Many Americans appear to be misusing their prescription drugs in ways that put their health at risk, notably combining dangerous combinations of medicines, according to a report released this week.
The rate at which drugs were misused was 54 percent last year, according to the new analysis of more than 3.1 million de-identified laboratory test results. This was down from 63 percent in 2011, although the findings were quite similar to what was found in 2013 and 2014, according to Quest Diagnostics, the laboratory testing company, which conducted the analysis.
The analysis combed through test results for inconsistencies, such as a patients taking medicines with other drugs for which they don’t have prescriptions, or if they were skipping doses.
Of the tests indicating misuse, about 45 percent showed evidence that patients mixed medicines, which the lab company interpreted as a sign that a “sizable” number of patients might be using dangerous drug combinations.
Notably, this finding was much higher than in previous years — there was evidence that drugs were inappropriately mixed in 32 percent of the 2011 lab tests and 35 percent of the 2014 tests. Quest said the most recent results are significant because combinations of certain drugs — notably, opioids, and sedatives — can cause dangerous interactions, such as severe respiratory depression, coma, and death.
“The discovery that a growing percentage of people are combining drugs without their physician’s knowledge is deeply troubling, given the dangers,” said F. Leland McClure III, Quest’s medical affairs director, in a statement. “Perhaps patients do not understand that mixing even small doses of certain drugs is hazardous, or they mistakenly believe prescription medications are somehow safe.”
On the bright side, test results for children between the ages of 10 and 17 showed rates of inconsistent prescription drug use of 44 percent last year, a sharp drop from 70 percent in 2011. There was also a decline among children younger than 10 years old, falling to 31 last year from 34 percent in 2014. Quest speculated this may reflect greater oversight by parents or guardians.
Here are some other interesting findings:
Among the youngest patients — those younger than 10 — amphetamines were associated with the most inconsistent results, followed by benzodiazepines and methylphenidate, which is the generic name for Ritalin. Quest rightfully noted that these stimulants are frequently prescribed to treat children who are diagnosed with attention deficit hyperactivity disorder.
Among those 25 and older, benzodiazepines had the highest number of inconsistent test results, while in patients 18 and up, opiates generated the second-largest number of inconsistent results. “The misuse of opioids is especially troubling due to risk of harm or potentially fatal overdose that is associated with concurrent use of benzodiazepine drugs and other central nervous system depressants,” Quest wrote.

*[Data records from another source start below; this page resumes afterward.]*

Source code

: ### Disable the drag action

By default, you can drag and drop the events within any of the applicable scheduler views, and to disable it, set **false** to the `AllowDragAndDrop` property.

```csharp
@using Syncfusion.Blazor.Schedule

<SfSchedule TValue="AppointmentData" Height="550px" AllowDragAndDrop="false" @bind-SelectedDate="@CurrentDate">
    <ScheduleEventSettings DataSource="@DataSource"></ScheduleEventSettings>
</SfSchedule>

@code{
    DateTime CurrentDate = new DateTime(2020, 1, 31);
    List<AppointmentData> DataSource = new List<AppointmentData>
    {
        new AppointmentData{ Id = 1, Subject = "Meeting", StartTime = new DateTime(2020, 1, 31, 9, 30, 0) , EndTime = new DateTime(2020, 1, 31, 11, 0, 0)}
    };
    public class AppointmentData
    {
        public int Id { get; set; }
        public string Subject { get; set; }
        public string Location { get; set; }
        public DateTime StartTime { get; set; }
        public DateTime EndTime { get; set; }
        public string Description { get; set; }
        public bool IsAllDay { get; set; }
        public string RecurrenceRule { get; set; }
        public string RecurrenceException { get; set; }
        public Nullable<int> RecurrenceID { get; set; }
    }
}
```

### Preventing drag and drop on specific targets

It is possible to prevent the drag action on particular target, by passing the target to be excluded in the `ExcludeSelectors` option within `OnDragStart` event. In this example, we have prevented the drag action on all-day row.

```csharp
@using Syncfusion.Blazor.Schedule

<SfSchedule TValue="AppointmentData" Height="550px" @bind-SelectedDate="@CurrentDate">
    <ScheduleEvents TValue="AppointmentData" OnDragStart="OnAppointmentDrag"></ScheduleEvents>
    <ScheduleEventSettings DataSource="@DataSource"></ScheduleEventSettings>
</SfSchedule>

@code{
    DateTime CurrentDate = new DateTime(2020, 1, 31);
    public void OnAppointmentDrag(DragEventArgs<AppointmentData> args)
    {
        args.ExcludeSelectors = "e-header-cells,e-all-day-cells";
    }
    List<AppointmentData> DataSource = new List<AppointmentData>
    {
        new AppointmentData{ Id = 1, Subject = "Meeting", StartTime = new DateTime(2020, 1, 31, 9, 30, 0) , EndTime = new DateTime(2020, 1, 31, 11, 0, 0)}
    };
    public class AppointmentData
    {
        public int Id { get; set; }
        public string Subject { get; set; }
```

The percentage of test results showing inconsistent medicine use — and absolutely no trace of any prescription drug — fell to 32 percent last year from 40 percent in 2011. Why might this happen? Well, a patient may not take a prescribed drug as directed or simply stop due to side effects, a belief their affliction has ended, or a lack of funds. Quest also posited that some folks sell their meds for money.
Meanwhile, patients with hepatitis C tested positively for additional, nonprescribed drugs more frequently than people who did not have the chronic virus — 66 percent compared with 51 percent. And hepatitis C patients also showed evidence of using painkillers that were not prescribed, as well as heroin, at a far higher rate than those without the disease.